The colour wheel is just a map of how colours relate to each other, and once you understand three relationships on it you can stop guessing.
Complementary colours sit directly opposite — blue and orange, red and green, yellow and purple. Pair them and they make each other sing, which is why a terracotta cushion looks so alive against a soft blue wall. Use this for accents and contrast, not whole walls, or you'll fry your eyes.
Analogous colours sit next to each other — say green, blue-green and blue. These give you calm, restful schemes because there's no fight between them. A room moving through Farrow & Ball Treron into Inchyra Blue is doing exactly this, and it feels effortless because the wheel's already done the maths.

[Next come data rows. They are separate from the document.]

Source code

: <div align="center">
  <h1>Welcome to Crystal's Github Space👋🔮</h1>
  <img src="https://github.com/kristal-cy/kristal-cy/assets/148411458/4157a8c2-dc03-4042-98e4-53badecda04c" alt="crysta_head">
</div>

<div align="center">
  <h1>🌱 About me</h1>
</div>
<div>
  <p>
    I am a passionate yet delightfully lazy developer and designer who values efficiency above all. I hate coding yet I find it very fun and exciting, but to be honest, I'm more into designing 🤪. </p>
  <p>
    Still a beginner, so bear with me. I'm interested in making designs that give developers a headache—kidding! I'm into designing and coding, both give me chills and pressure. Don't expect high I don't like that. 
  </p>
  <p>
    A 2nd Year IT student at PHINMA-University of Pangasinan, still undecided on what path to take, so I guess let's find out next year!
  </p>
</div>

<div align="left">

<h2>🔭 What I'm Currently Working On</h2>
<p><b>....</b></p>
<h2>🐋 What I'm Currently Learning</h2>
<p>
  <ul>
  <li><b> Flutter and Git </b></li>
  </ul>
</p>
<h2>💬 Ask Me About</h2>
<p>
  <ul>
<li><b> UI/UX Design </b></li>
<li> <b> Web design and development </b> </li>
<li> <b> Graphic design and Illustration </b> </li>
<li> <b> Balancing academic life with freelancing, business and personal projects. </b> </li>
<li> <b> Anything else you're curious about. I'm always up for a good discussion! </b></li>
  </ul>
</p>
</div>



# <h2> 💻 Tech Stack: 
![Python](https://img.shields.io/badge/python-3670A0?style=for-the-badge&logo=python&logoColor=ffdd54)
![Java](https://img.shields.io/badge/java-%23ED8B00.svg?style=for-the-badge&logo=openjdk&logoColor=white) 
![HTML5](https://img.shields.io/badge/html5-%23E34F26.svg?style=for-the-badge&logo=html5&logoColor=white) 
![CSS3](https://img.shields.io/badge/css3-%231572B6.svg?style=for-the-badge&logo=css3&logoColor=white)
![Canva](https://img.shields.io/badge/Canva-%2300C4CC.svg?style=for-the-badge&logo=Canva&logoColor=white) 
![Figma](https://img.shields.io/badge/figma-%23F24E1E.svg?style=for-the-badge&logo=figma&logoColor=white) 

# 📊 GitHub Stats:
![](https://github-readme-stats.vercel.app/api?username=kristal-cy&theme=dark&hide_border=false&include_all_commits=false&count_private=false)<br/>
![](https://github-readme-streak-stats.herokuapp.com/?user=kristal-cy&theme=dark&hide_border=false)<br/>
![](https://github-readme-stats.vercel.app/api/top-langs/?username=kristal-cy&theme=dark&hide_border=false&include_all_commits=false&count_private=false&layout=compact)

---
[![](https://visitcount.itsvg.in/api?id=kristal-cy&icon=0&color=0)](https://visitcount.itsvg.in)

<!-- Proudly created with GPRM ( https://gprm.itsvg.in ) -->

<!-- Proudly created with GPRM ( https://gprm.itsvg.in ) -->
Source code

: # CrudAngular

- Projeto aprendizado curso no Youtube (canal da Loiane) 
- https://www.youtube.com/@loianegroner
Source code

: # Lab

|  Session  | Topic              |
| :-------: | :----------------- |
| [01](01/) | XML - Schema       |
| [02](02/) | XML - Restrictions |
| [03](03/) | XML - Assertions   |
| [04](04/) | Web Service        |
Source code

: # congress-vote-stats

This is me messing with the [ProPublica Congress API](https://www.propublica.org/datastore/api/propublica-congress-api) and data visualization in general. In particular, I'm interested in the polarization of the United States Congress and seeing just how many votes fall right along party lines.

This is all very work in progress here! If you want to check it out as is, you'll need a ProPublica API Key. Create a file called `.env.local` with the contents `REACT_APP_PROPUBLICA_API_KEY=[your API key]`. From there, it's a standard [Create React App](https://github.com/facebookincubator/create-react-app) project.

Monochromatic schemes use one hue at different strengths and tones. Little Greene's colourcards are brilliant for this — they often print a colour in pale, mid and full strength so you can build depth without introducing a single new hue. Setting Plaster on the walls with a deeper rose on the woodwork is the same idea.
The "but what about neutrals?" question always comes up. Neutrals aren't really off the wheel — they lean. Cornforth White has a cool green-grey undertone; Skimming Stone leans warm. Knowing which way a neutral leans tells you what it'll do next to a colour. A grey with a green undertone next to a green wall reads harmonious; the same grey next to a pink can look dirty.
Practical advice: don't choose a scheme purely on paper. The wheel tells you the *relationship*; your north or south light tells you how it'll actually behave. Pick your relationship first — calm analogous or punchy complementary — then sample big boards and live with them for a few days through the day's light. The wheel narrows the field from thousands to a handful. The wall does the rest.